Those working on corporate decarbonisation already know that the supply chain is where the majority of emissions sit, often above 80-90% of total emissions. What’s less understood is why, after years of net zero targets and growing internal reporting capability, so few of those targets translate into measurable reductions. That gap, between measuring Scope 3 and acting on it, is the real story, and it’s the problem AI is now best placed to help solve.
There is certainly no lack of ambition when it comes to sustainability, but there is a lack of action. All too often sustainability and procurement teams do the hard work of measuring their Scope 3 emissions, but aren’t sure how to turn that data into reductions. To overcome this hurdle, AI will be a critical tool as it is able to quickly gain oversight of the supply chain, identifying key emissions hotspots across thousands of suppliers, and process volumes of data that humans simply can’t at speed.

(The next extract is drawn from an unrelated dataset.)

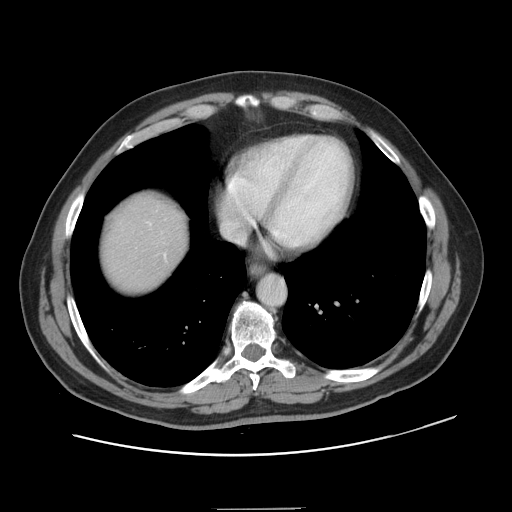
Contrast-enhanced abdominal CT, one axial slice; position 137 of 143 along the scan axis; 120 kVp; intravenous contrast given; soft-tissue window (W 400 / L 40 HU); 2.5 mm slice thickness; 512 × 512 image matrix. From the clinical record (not read from this slice): patient: female, age 53 years at operation; diagnosis: colorectal cancer liver metastases, imaged before liver resection; multiple liver metastases: yes; largest metastasis: 2.7 cm; disease in both lobes: no.
Annotated regions visible in this slice (outlined manually by an expert reader):
- liver: bounding box (x1, y1, x2, y2) in pixels: (104, 197, 186, 291)
- planned liver remnant (the part of the liver to remain after resection): (104, 197, 186, 291)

Furthermore, AI can be used to model reduction scenarios and the impact of initiatives before investing additional time and resources.
The Scope 3 challenge
Organisations face four recurring barriers when it comes to addressing Scope 3 emissions.
The first is fragmented data. Relying on incomplete or estimated data makes it very difficult to identify where emissions really lie across a complex supply chain, and reliable data is the foundation everything else depends on.

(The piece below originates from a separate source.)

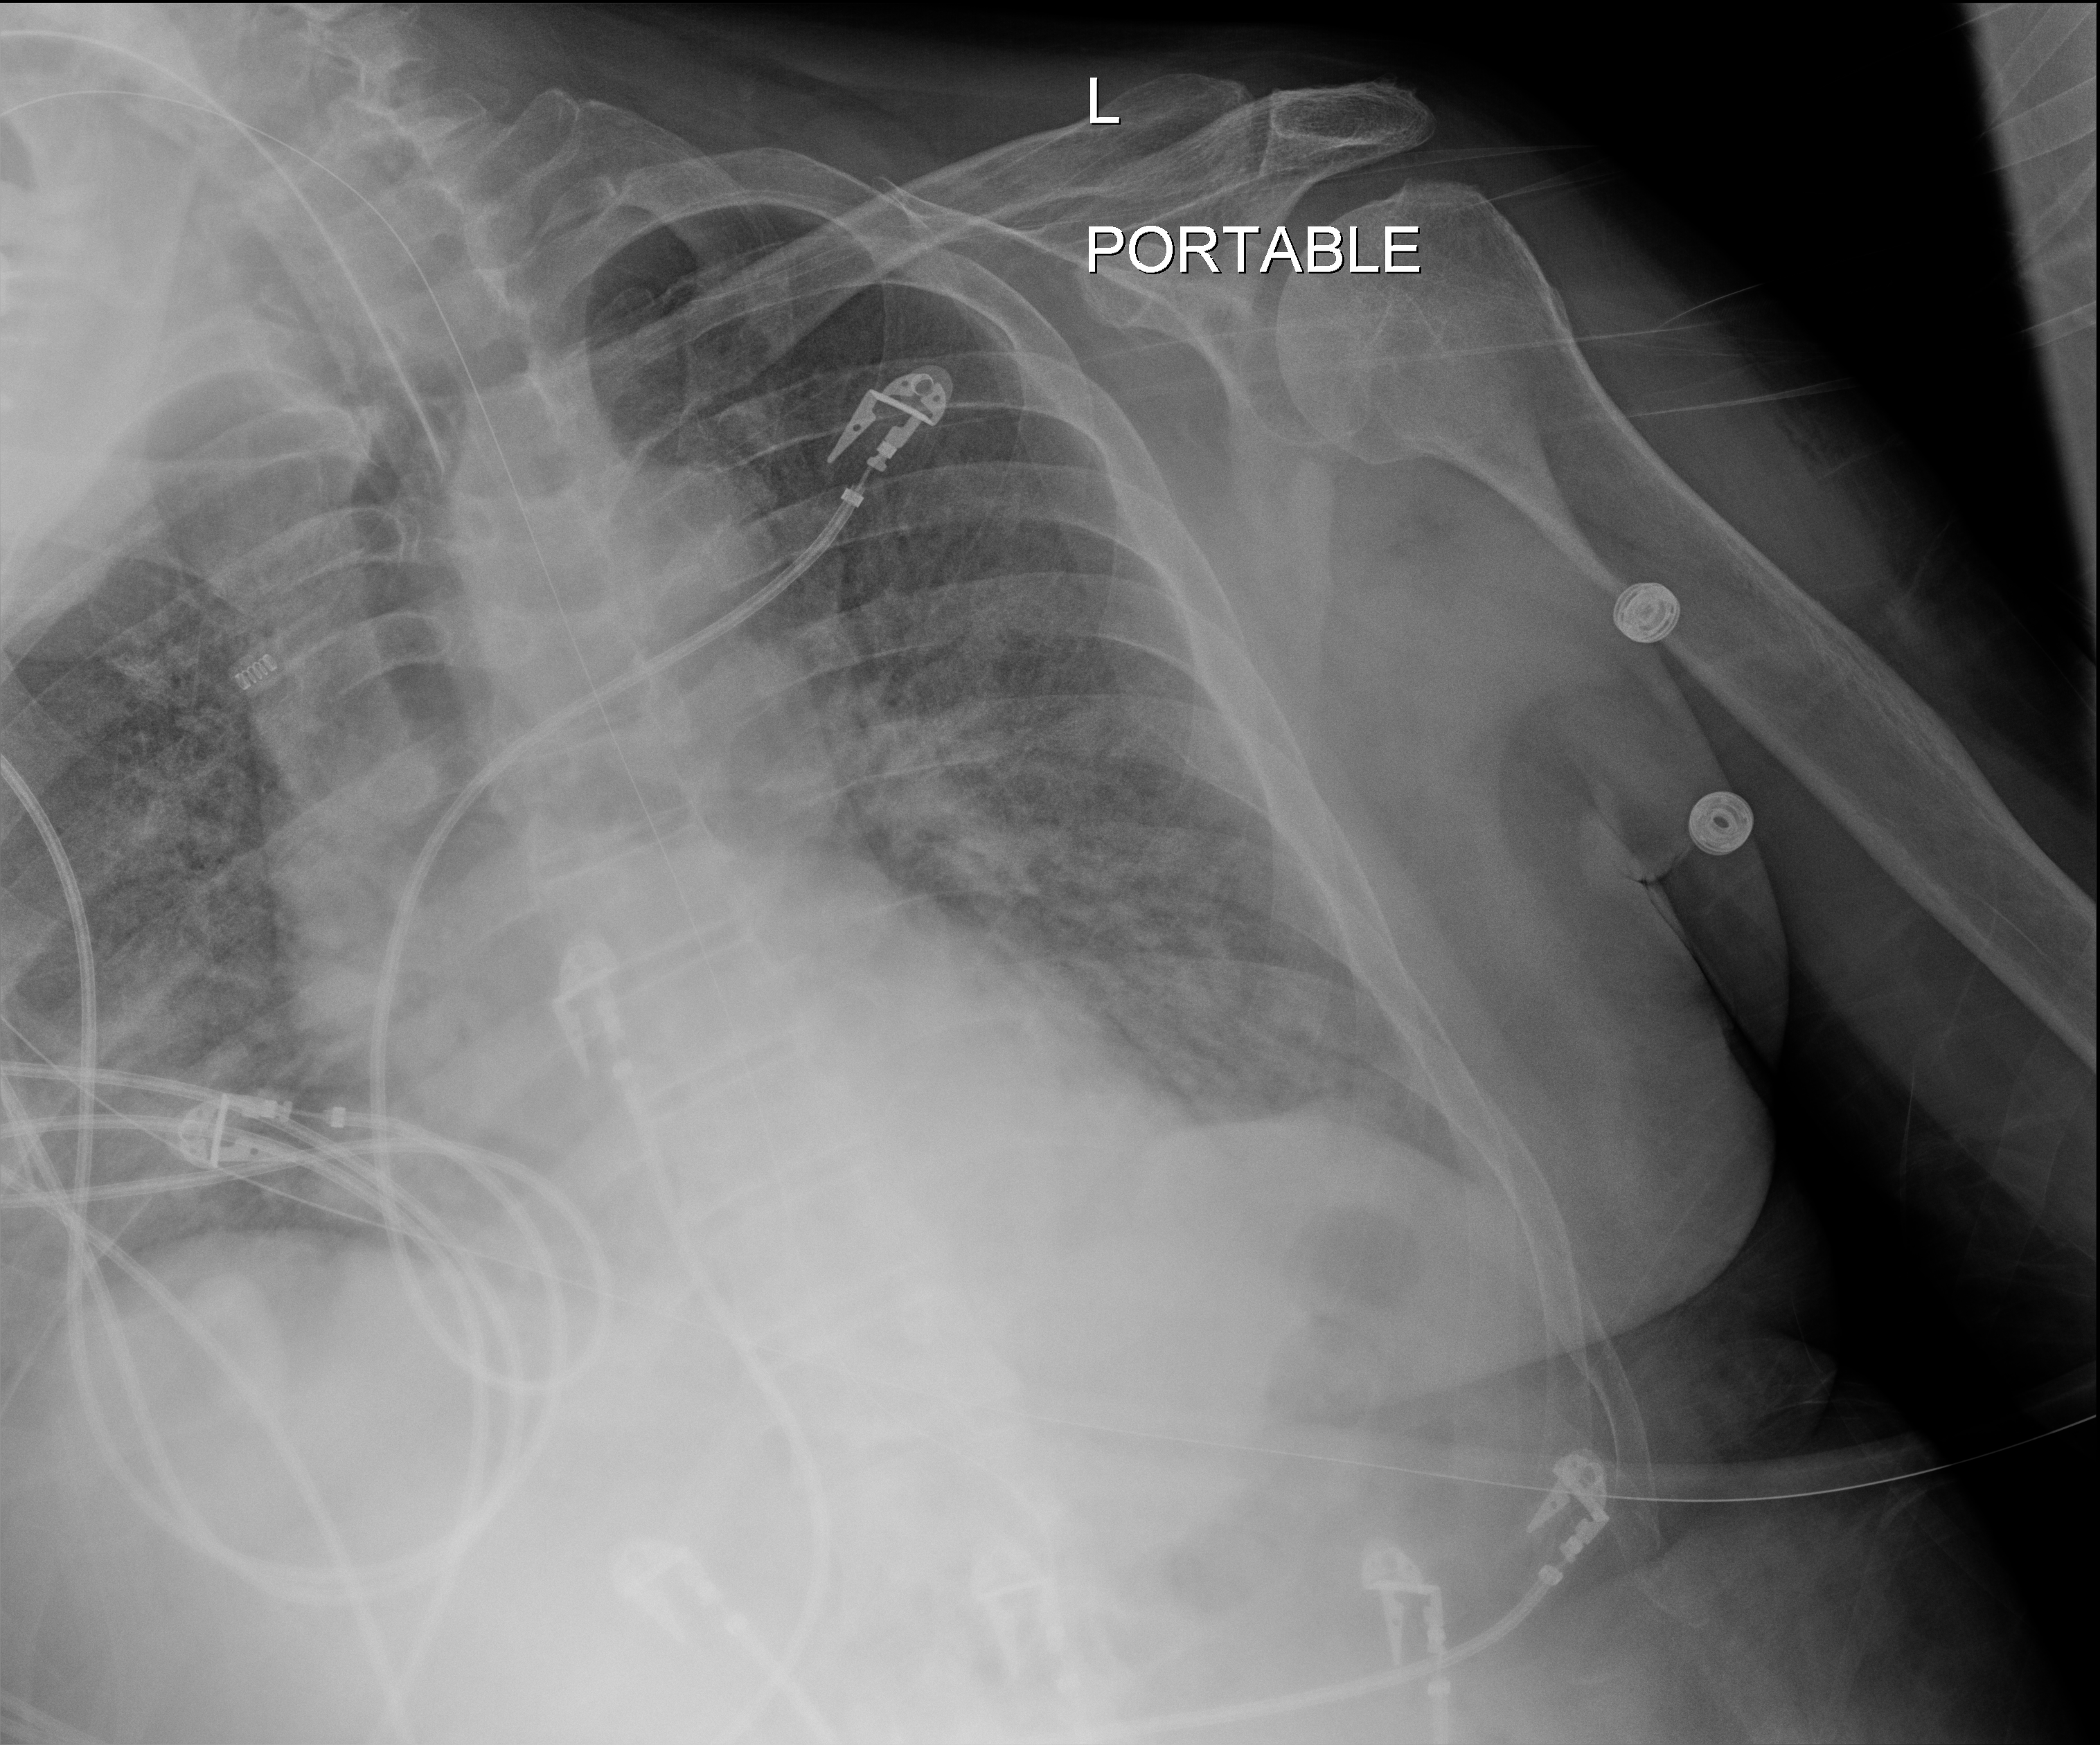
Portable chest radiograph; anteroposterior (AP) projection. Male patient hospitalised with COVID-19, age 60–74 years.
Admission-level facts for this patient (not findings on this image; timing relative to this image not recorded): length of hospital stay: 16 days.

The second is supplier ability. Engagement capacity varies hugely across a supply base: a large strategic supplier may have resourcing to measure and report, while a smaller supplier further down the chain may have never calculated a footprint at all, and has neither the budget nor capability to do so on request. One size fits all suits no one: it can overwhelm the suppliers who aren’t ready and underuse the ones who are.
The third is the ever-shifting regulatory landscape surrounding corporate emissions. Reporting requirements don’t just change frequently and vary by country, they can tighten in one market while relaxing in another, sometimes within the same year. That inconsistency makes it easy for a business to miss a requirement entirely, or to keep resourcing for a rule that no longer applies, and leaves companies spending more time interpreting rules than acting on them.
The fourth is the business case. The problem isn’t a lack of funding, it’s that decarbonisation is still framed as a cost rather than a value driver. The value is concrete: less exposure to energy price shocks, stronger supplier relationships, lower risk when disruption hits. Without that case made explicitly, programmes stall no matter how much ambition sits behind them.
AI as the solution
AI’s potential here is significant. Used well, it can bring fragmented data together at the source: normalising messy spend data and reducing manual cleanup, meet suppliers where they actually are on the maturity curve (for example, AI screening for those who’ve already disclosed, guided calculators for those measuring for the first time), keep pace with regulation by turning shifting requirements into concrete next steps, and help build the financial case that’s so often missing by putting a number on the cost of waiting, all while letting smaller teams do more with what they have. AI can drastically improve workflows and analytical output, and is best used with a human in the loop to orchestrate its work.
None of this makes AI a silver bullet. Its own environmental impact is currently front of mind, and work needs to be done on making data centres more environmentally friendly. These limitations, however, are outweighed by AI’s ability, when effectively deployed, to rapidly drive substantial decarbonisation, making the technology a net positive once all factors are considered.
AI now, not later
That gap between measuring emissions and acting on them won’t close itself. Timing and urgency is key. Organisations looking to decarbonise that fail to embrace AI in the near future will only find their data becomes more complex, themselves further behind regulation, and their emissions growing ever larger.